Histories--and the stories which comprise them--Stories--and the histories which they portray-- give off grave resonances in times like these, endings and beginnings of millennia. In revisiting W. E. B. DuBois' The Souls of Black Folk as I have recently with my students, I see profoundly how histories AND stories give us insights into the change--or stasis--that we inherit and create. As DuBois wrote in 1903, "the problem of the Twentieth Century is the problem of the color-line," and, as Karla Holloway wrote, echoing DuBois in 1993, and Cindy Selfe so compellingly pointed out this morning (in her chair's address), the problem at the end of the twentieth century is still the color line, which we toe (if not cross), only with different layers of masks.

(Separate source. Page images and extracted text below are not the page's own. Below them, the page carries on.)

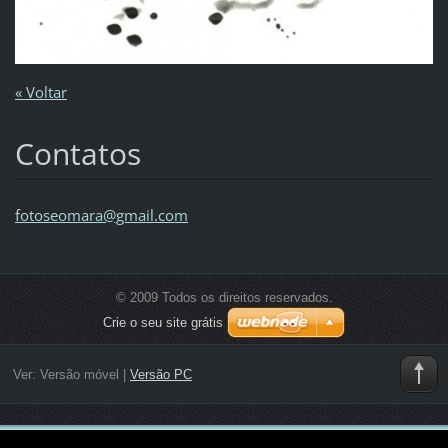
« Voltar
Contatos
fotoseom
ara@gmai
l.com
© 2009 Todos os direitos reservados.
Crie o seu site grátis
Ver:
Versão móvel
|
Versão PC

As a member of U.S. society at the end of the twentieth century revisiting DuBois, I am dismayed by right-wing efforts to dismantle Affirmative Action in education, one of the few Institutions of Equity remaining as a legacy of the blood shed in the Civil Rights Movement of the fifties and sixties. Seen in the context of DuBois' depiction of education, this dismantling is not only a desperate attempt of the Right to regain an old status quo by erasing social change with further social change, but an erasure of a long sought for (and rightful) freedom.

As a teacher of color, who has shared Pat's idealism since the sixties, who may be tired but started late and is a still "untenured radical," I believe social change has not truly occurred until people who look like me, or Victor Villanueva, or Keith Gilyard can feel an easy participation, a freedom from dissonance, in our field as teachers of literacy in all its changing definitions. If more students of color aspired to be writing teachers, this new phenomenon would reflect a major shift in society on any number of levels.

As a Japanese American woman, recently reminded of the American concentration camps in New Mexico for which there is barely a trace, I find the currency of Dubois' insights profound: what happens when we don't remember? I had gone to the NCTE Spring Conference in Albuquerque, hoping to learn about the two camps in Lordsburg and Santa Fe only to find that no one knew exactly where those sites had been. Do we even care about social change without a sense of history or future? Perhaps this is where writing and teaching writing come in.

Put simply, I don't believe that social change of any sort will occur unless and until individuals first feel--in their bones, a need for change and then take action. I use writing in all of my classes to this end, mainly so that student writers can gain some insight into where they have come from, where they are, where they are going, and where they want to go. This writing is often honest, though sometimes not, but the honesty can be a beginning. When they find that they can construct themselves, they make their own choices. This is an attempt to act on the advice of Paulo Freire over ten years ago--to "find the spaces," to "invade the spaces," as places to create, seek, instigate change//as places where change may be created, sought, instigated//as a way of creating, seeking, instigating change.